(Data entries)

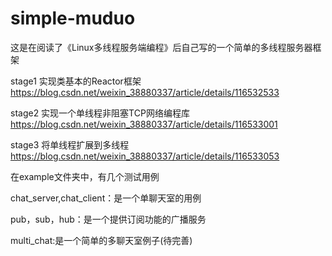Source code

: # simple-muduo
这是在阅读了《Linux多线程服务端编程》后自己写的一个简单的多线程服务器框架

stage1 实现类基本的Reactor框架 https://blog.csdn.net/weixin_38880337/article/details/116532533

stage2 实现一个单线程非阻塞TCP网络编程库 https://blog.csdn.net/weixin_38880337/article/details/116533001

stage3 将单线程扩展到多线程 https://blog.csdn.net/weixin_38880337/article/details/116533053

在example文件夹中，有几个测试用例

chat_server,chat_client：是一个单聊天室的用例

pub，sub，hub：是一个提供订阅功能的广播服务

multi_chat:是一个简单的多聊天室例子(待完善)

==

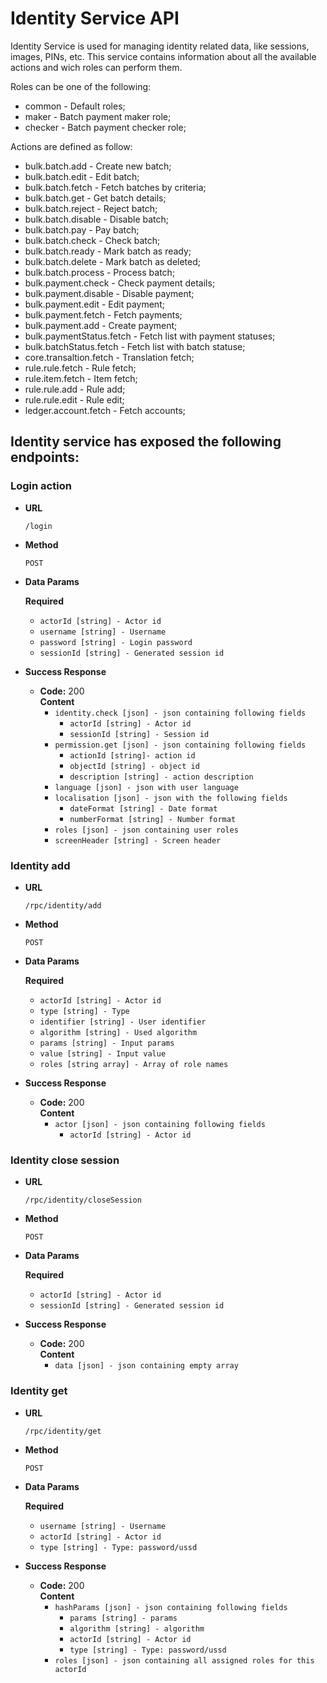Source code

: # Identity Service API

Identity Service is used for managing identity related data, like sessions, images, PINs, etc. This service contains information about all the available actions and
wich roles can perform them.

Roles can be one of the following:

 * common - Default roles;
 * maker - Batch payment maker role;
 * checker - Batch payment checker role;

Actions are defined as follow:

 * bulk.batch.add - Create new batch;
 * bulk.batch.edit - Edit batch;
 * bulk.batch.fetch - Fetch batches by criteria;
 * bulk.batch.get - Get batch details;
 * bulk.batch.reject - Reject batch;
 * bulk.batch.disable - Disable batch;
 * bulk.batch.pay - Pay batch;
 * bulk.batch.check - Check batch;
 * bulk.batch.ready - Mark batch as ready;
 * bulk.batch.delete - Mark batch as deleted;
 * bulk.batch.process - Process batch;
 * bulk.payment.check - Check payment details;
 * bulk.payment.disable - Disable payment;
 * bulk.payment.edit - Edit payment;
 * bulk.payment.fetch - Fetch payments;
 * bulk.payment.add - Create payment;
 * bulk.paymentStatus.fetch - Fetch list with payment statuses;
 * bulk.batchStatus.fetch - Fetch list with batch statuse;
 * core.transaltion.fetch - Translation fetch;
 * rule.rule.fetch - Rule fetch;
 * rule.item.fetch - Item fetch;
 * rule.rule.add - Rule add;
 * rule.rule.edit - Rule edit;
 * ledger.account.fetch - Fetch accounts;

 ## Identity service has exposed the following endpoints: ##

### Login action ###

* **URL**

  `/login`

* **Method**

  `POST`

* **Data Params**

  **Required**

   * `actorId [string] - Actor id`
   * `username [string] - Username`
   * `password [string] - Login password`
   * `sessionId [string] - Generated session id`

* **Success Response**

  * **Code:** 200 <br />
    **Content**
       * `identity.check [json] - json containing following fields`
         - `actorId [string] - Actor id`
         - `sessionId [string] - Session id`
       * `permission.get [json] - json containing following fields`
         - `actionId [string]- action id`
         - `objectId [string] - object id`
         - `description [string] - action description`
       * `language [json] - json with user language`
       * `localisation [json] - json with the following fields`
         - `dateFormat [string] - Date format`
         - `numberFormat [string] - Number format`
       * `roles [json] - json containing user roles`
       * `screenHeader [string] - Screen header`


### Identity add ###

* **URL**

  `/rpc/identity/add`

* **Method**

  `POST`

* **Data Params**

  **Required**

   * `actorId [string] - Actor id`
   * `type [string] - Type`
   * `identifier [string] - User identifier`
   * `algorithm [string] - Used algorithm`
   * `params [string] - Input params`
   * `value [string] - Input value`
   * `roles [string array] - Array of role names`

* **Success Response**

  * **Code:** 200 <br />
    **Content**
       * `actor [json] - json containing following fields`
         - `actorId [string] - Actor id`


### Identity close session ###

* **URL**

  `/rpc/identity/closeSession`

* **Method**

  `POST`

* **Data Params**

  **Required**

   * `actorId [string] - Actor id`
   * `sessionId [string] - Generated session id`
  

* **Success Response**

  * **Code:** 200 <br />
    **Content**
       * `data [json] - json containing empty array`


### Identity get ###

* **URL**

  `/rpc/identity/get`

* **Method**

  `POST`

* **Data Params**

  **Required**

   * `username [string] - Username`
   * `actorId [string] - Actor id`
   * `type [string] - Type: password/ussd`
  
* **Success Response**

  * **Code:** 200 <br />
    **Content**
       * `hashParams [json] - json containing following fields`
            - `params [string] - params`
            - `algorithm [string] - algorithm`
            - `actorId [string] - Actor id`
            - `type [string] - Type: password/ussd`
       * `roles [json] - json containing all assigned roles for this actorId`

--

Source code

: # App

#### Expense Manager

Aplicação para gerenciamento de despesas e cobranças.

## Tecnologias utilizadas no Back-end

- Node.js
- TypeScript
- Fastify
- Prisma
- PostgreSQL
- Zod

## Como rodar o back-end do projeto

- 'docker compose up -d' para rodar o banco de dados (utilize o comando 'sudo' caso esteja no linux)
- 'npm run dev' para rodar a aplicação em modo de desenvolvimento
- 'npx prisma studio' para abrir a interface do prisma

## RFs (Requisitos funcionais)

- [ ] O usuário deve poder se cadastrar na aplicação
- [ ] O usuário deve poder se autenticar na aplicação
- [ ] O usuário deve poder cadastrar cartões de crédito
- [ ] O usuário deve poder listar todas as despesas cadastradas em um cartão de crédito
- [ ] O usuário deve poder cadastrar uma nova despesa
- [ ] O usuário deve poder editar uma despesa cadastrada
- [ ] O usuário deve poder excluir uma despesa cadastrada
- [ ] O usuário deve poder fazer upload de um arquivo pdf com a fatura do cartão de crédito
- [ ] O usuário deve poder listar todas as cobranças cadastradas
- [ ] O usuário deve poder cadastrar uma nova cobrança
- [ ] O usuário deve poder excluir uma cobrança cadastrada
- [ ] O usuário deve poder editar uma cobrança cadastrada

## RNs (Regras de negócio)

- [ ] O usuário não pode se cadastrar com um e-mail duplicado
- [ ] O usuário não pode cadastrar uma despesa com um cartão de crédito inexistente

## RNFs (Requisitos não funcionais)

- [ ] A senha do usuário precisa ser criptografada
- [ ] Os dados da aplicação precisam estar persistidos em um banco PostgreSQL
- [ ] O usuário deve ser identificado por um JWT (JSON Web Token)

- Your task: Which lines in the records above contain the word "Input"? Return each of them.

- Solution for this task:
   * `params [string] - Input params`
   * `value [string] - Input value`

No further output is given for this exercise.